What I Didn’t Say by Keary Taylor
Publication Date: April 30, 2012
Target audience: Mature young adult
Keywords: underage drinking, small town, romance, high school graduation
Format read: ARC from NetGalley.
Summary: Before Jake can even toss his graduation cap in the air, his present and future are irreversibly affected when he makes the decision to drink at a party and then drive with friends who had been drinking and doing drugs. Cue. Car accident. T-pipe to throat. No longer being able to speak.
I don’t want this to sound like a PSA for underage drinking. We’ve heard all of this before. And so has Jake. He’s just your average guy who makes one mistake and affects the lives of many. He’s not unaware of his actions and the havoc they caused. Of course, he’s devasted. The money he’s costing his parents (who have seven children), his future plans are now impossible, he can’t play school sports anymore, he can only communicate to friends and family with a notebook, and everyone is always staring at him. Not the life he is used to for sure.
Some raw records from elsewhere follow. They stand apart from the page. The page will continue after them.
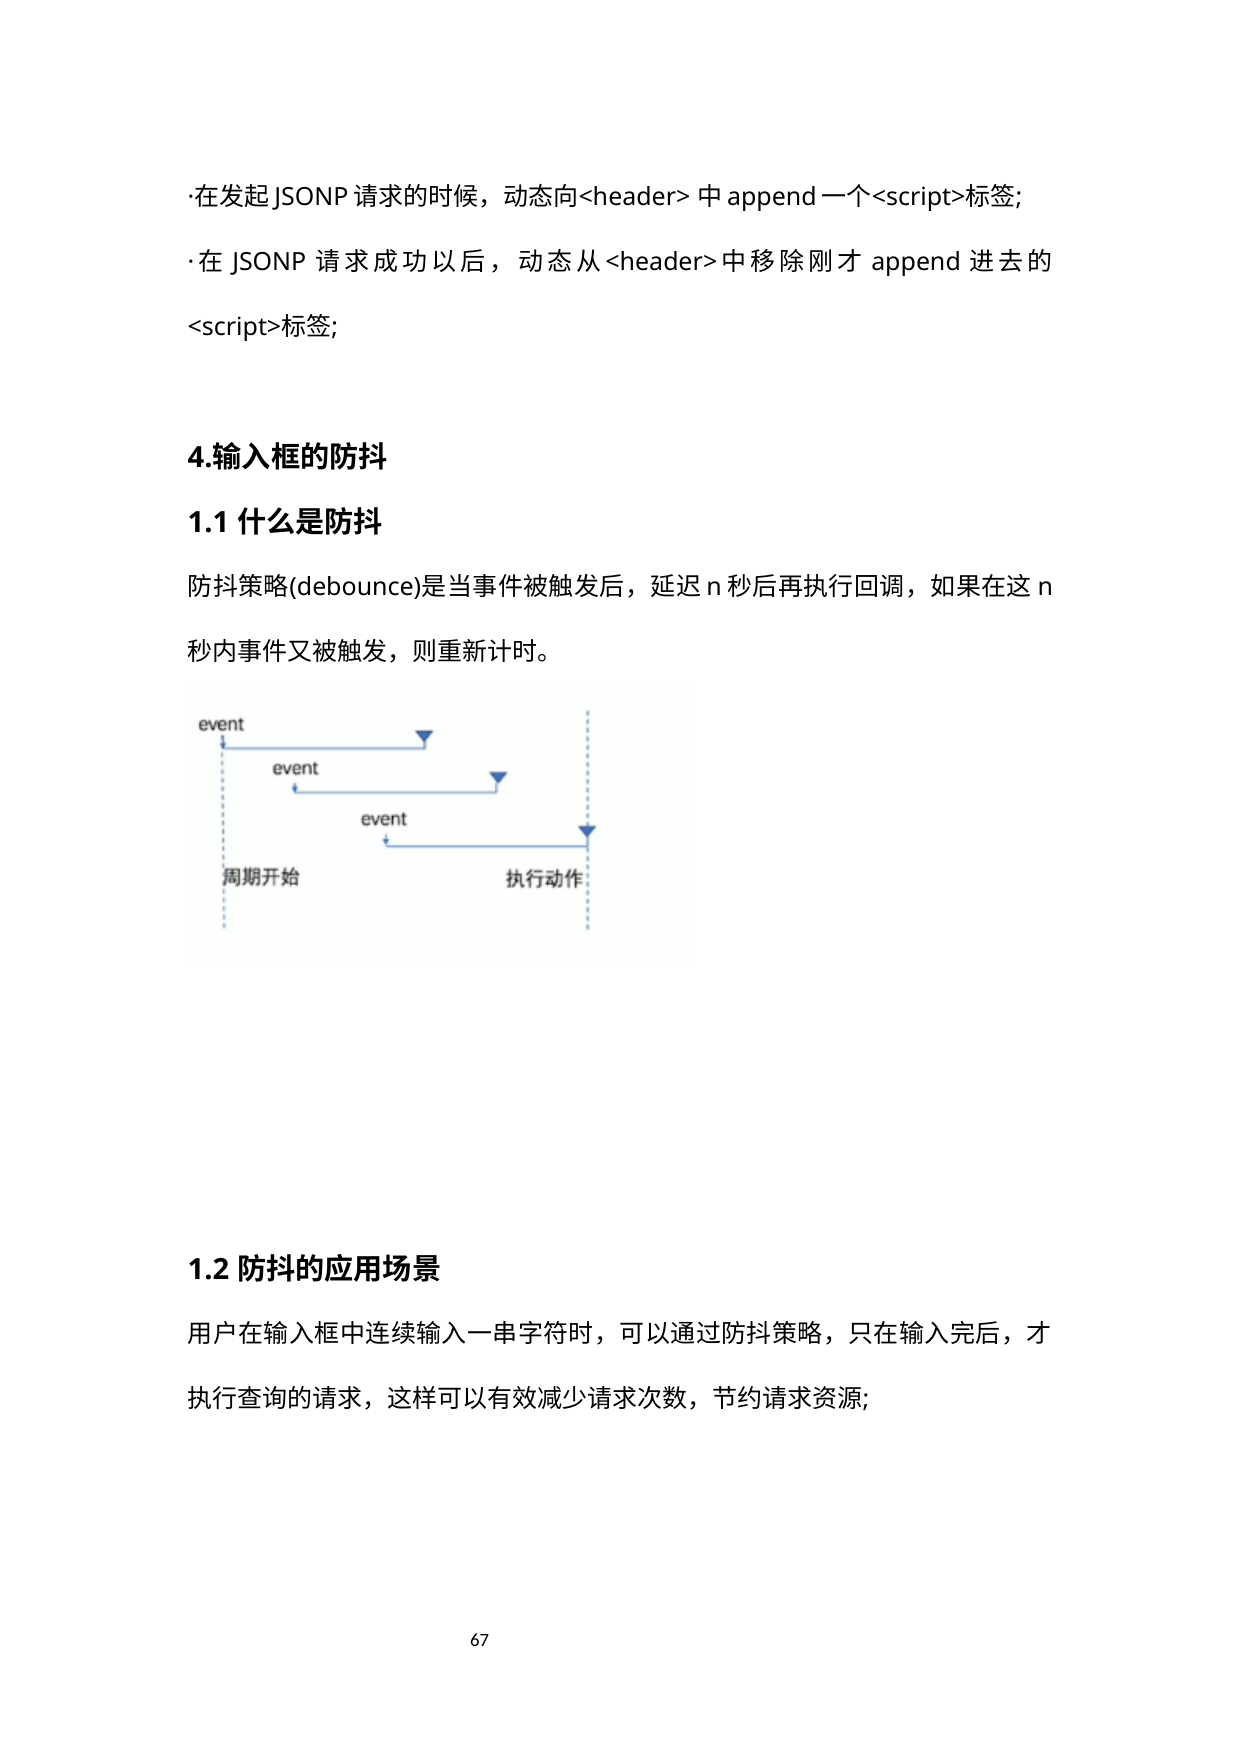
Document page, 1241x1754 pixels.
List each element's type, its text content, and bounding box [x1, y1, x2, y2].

text 防抖策略(debounce)是当事件被触发后，延迟n秒后再执行回调，如果在这n秒内事件又被触发，则重新计时。 [187, 552, 1053, 682]
picture [187, 682, 691, 965]
text 1.2 防抖的应用场景 [187, 1234, 1053, 1299]
text ·在发起JSONP请求的时候，动态向<header> 中append一个<script>标签; [187, 162, 1053, 227]
text 1.1 什么是防抖 [187, 487, 1053, 552]
text ·在JSONP请求成功以后，动态从<header>中移除刚才append进去的<script>标签; [187, 227, 1053, 357]
text 4.输入框的防抖 [187, 422, 1053, 487]
text 用户在输入框中连续输入一串字符时，可以通过防抖策略，只在输入完后，才执行查询的请求，这样可以有效减少请求次数，节约请求资源; [187, 1299, 1053, 1429]
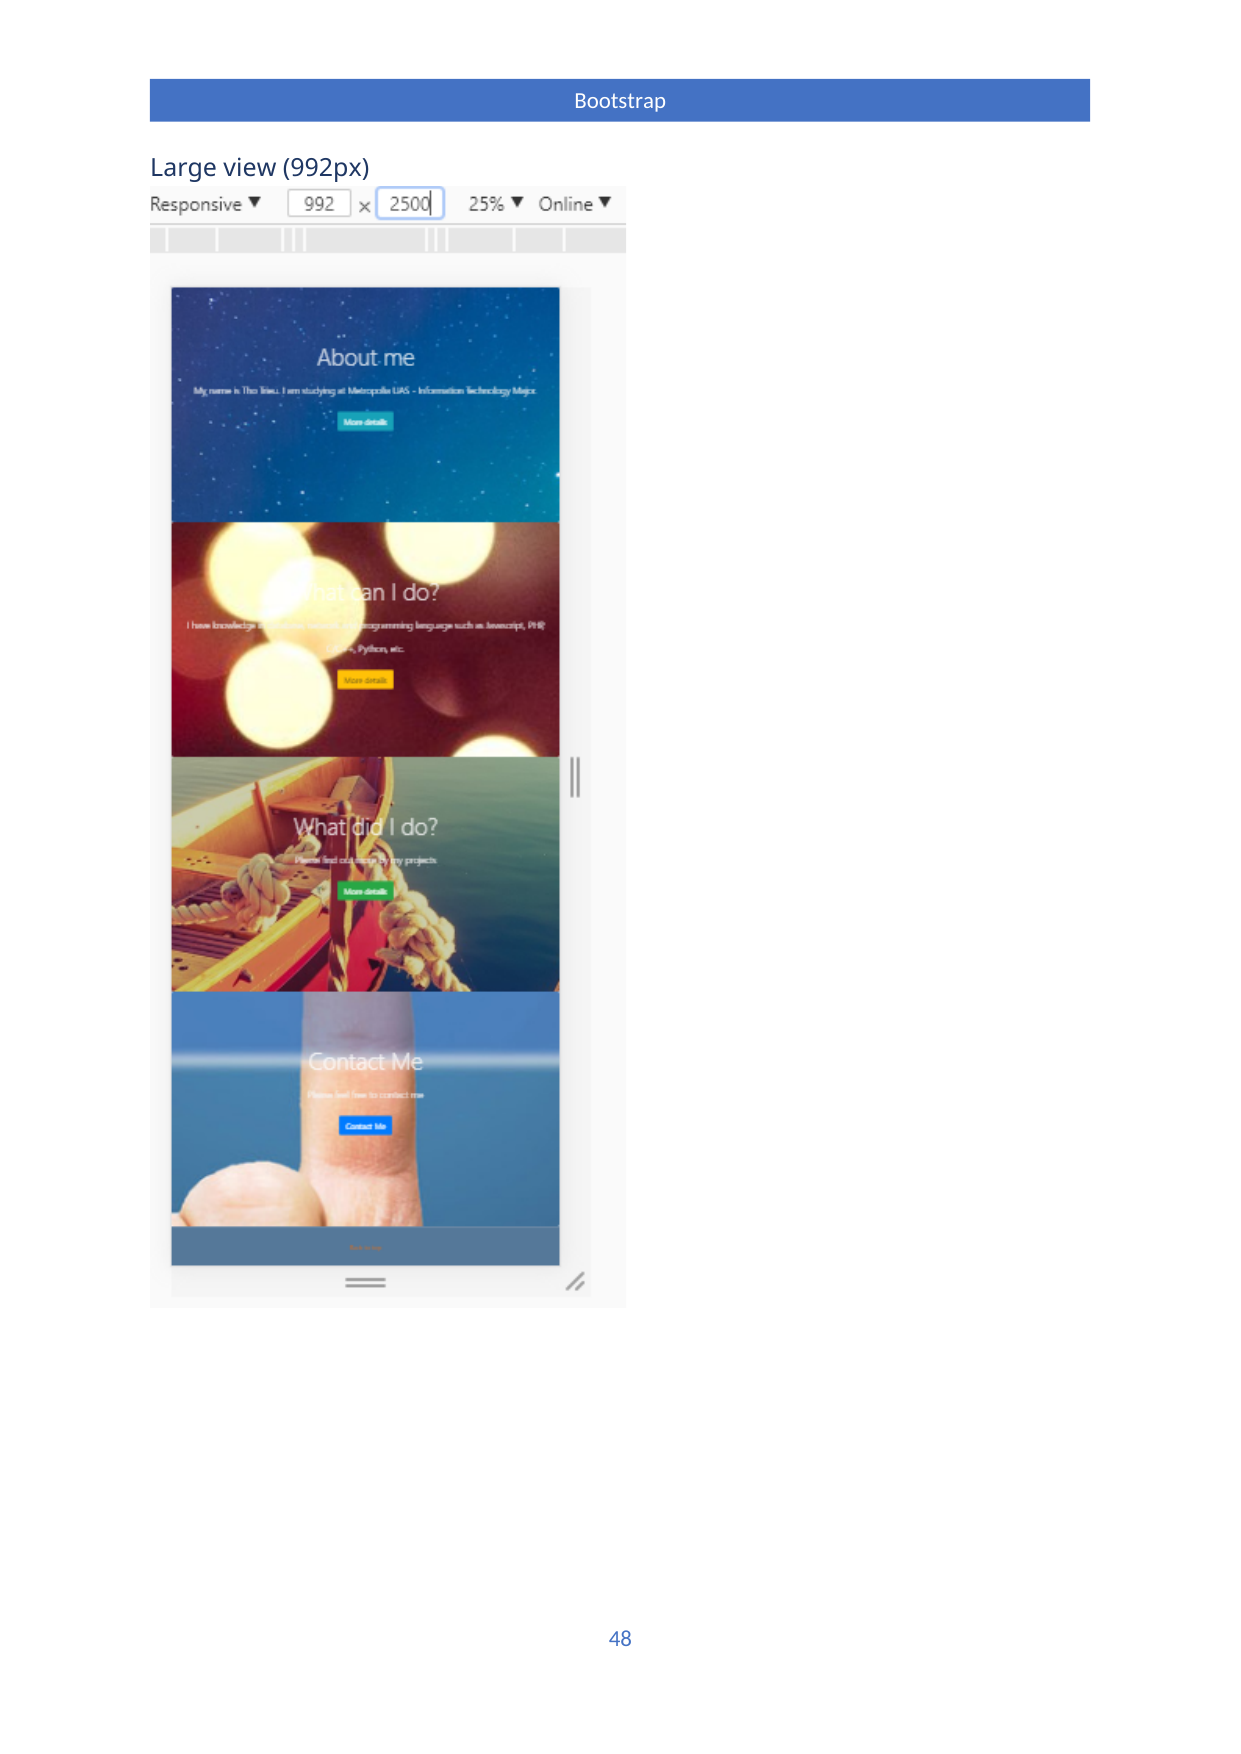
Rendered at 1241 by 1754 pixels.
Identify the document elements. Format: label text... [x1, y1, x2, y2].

subtitle Large view (992px) [150, 150, 1090, 184]
picture [150, 186, 627, 1308]
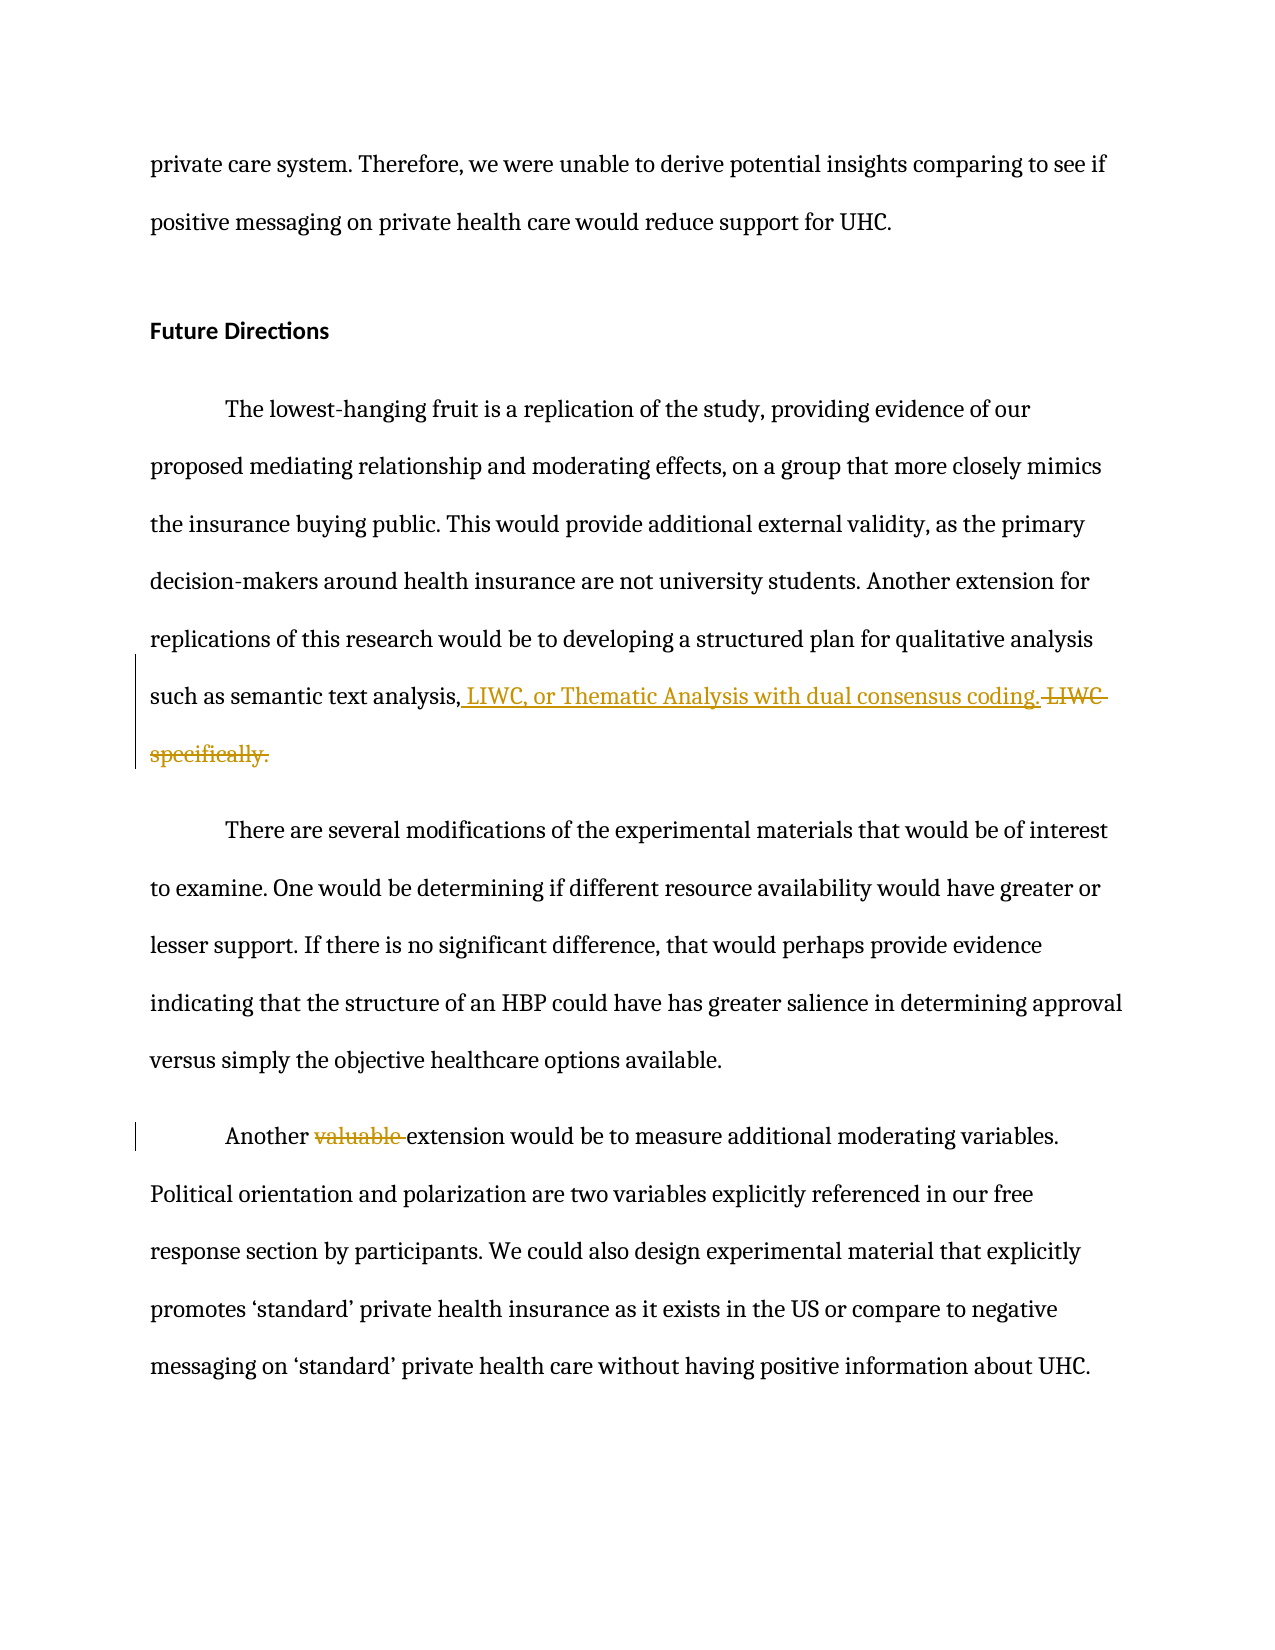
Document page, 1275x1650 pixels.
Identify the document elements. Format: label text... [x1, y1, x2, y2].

text There are several modifications of the experimental materials that would be of interest to examine. One would be determining if different resource availability would have greater or lesser support. If there is no significant difference, that would perhaps provide evidence indicating that the structure of an HBP could have has greater salience in determining approval versus simply the objective healthcare options available. [150, 816, 1125, 1075]
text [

What I liked most about this book was the community. It was a small town full of supportive people, who even decided to make personal pledges to stop drinking for the remainder of the year because of the car accident. Jake’s family is the crowd that everyone wants to hang out with; they are always inviting and loving and helping others out. But there were so many times where I wished the family was more like the Garrett’s in Huntley Fitzpatrick’s My Life Next Door where we could truly get a handle on everyone’s personalities even if we met them in only a few fleeting moments.
Then there is Samantha, the girl that Jake has loved for a long time. Though they seemed to miss their chance of getting together in the past year, he still can’t get her out of his mind. But Samantha has grown distant and he doesn’t know what to do about that. He desperately wants to tell her how he feels, especially after the accident, when the two are paired in a sign language “class”. Sure, this was a little coincidental but I didn’t care what force brought them together. I wanted to see what could grow between them. Samantha has some mystery about her, and Jake is struggling to come to terms with his inability to speak. And really struggling… he’s positive one moment and down the next and I appreciated Taylor presenting this see-saw of emotions because there is no way someone could go through something this tramatic and be on a straight path to happiness.
While I enjoyed Jake and Samantha’s sweet love story, I do wonder if the story would have stayed more grounded if Samantha’s life did not deal with such extreme issues. Did all of this weigh down the story? Sometimes. Was it an over-the-top way to teach Jake to appreciate his life? And could it have been done in a quieter, less hectic manner? I think so. Jake was never depicted as this ungrateful, big-man-on-campus/football-player type. He was a typical teenager who had something bad happen to him. Post-accident, I believe his true challenge was not getting dragged down by his disability and instead embracing it the best he could.
In general, Taylor took her own personal story and created a very original premise in What I Didn’t Say. Still, a fine read could have been bought to a whole new level by introducing a blanket of over-looked details (Jake’s family embracing sign language, what Jake was actually going to study in college the following here, etc.). Even though the novel lacks in development and unique voice in some areas, What I Didn’t Say is a fast-paced read, well worth your time that truly encompasses the unsure time between senior year of high school and the rest of your life, amplified by a million.
Need more convincing?
> Melissa, I Swim for Oceans: “Most of all though, when you strip away the pretty words, we’re given two very basic characters who find the most pure and powerful connection of all.”
> Eva, The Book Stoner: “The novel offers something new because of Taylor’s fresh approach and the unique plots and twists.”